▸ **PROVIDED PASSAGE**:

#####

Two of the main principles at work here are the Extension Principle and the Transfer Principle.

The Extension Principle asserts that any real function has a natural extension; for example, a sequence $u=(u_n)$ of real numbers can be viewed as a function $u:\mathbb N \to \mathbb R$, and therefore has a natural extension $u: {}^\ast \mathbb N \to {}^\ast \mathbb R$.

Thus means that the extended sequence now has terms labeled by all hypernatural numbers, say $H$, as well, so that $u_H$ is well defined. For example if the sequence tends to infinity then the term $u_H$ will be infinitesimal for all infinite $H$. This is shown using the Transfer Principle.

If a sequence $(u_n)$ tends to infinity then $u_H$ will be an infinite hyperreal number for all infinite values $H$ of the index.

The limit of a sequence is defined as the standard part of $u_H$ for infinite $H$. If $u_H$ happens to be infinite then the standard part is not defined and the limit does not exist.

This also provides an explanation of "infinite sums" (more precisely, hyperfinite sums) as follows. Denote by $S_n$ the partial sum of the series defined by the sequence $(u_n)$, so that $S_1=u_1$, $S_2=u_1+u+2, S_3=u_1+u_2+u_3$, etc. Then the sequence of partial sums $(S_n)$ has a natural extension by the Extension Principle. Thus $S_H$ is now defined for an infinite hypernatural $H$. This is the kind of "infinite sum" you have in Robinson's framework. If the series converges then its sum is the standard part of $S_H$.

#####

▸ **MATERIAL SHOWN**:

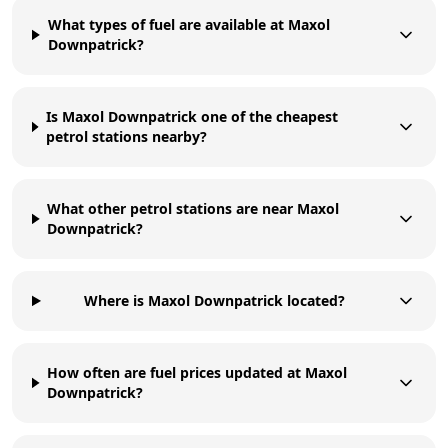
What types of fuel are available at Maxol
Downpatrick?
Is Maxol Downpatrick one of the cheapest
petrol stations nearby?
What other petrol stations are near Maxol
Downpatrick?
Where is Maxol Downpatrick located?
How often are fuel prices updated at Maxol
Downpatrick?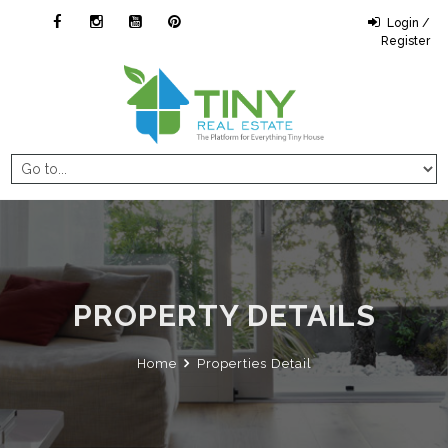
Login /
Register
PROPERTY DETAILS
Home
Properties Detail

#####

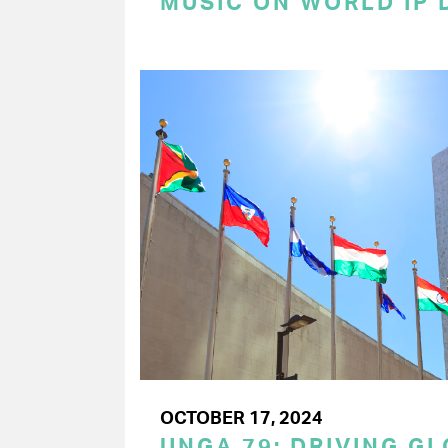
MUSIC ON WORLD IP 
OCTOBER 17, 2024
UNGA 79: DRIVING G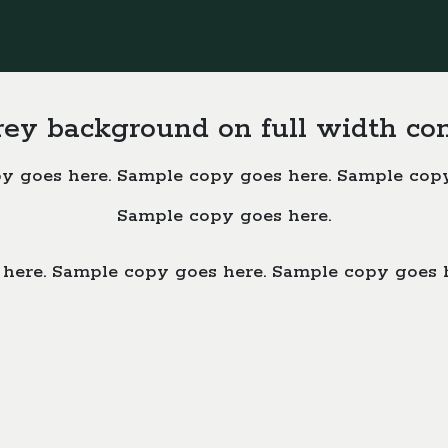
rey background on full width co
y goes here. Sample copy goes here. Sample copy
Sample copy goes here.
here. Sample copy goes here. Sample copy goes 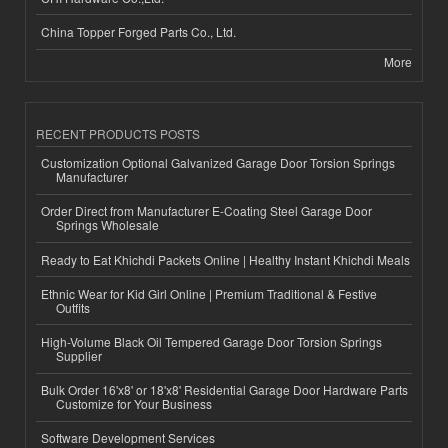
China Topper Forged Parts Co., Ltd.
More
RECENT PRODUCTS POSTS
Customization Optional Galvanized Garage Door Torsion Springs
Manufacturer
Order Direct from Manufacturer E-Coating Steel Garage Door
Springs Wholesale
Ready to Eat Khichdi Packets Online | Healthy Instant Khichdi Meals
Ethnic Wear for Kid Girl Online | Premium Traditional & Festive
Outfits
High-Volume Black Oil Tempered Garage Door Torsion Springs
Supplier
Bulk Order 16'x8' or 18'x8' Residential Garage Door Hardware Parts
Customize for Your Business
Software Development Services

#####

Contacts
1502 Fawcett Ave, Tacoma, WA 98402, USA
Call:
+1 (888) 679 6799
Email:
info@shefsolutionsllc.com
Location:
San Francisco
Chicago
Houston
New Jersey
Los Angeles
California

#####

▸ **WORK REQUEST**:
Rewrite the passage on hyperreal sequences, starting with "This also provides" and going on through "part of $S_H$.", changing "Robinson's framework" to "nonstandard analysis". The listing was taken from a different source than the passage.

▸ **YOUR RESPONSE**:
This also provides an explanation of "infinite sums" (more precisely, hyperfinite sums) as follows. Denote by $S_n$ the partial sum of the series defined by the sequence $(u_n)$, so that $S_1=u_1$, $S_2=u_1+u+2, S_3=u_1+u_2+u_3$, etc. Then the sequence of partial sums $(S_n)$ has a natural extension by the Extension Principle. Thus $S_H$ is now defined for an infinite hypernatural $H$. This is the kind of "infinite sum" you have in nonstandard analysis. If the series converges then its sum is the standard part of $S_H$.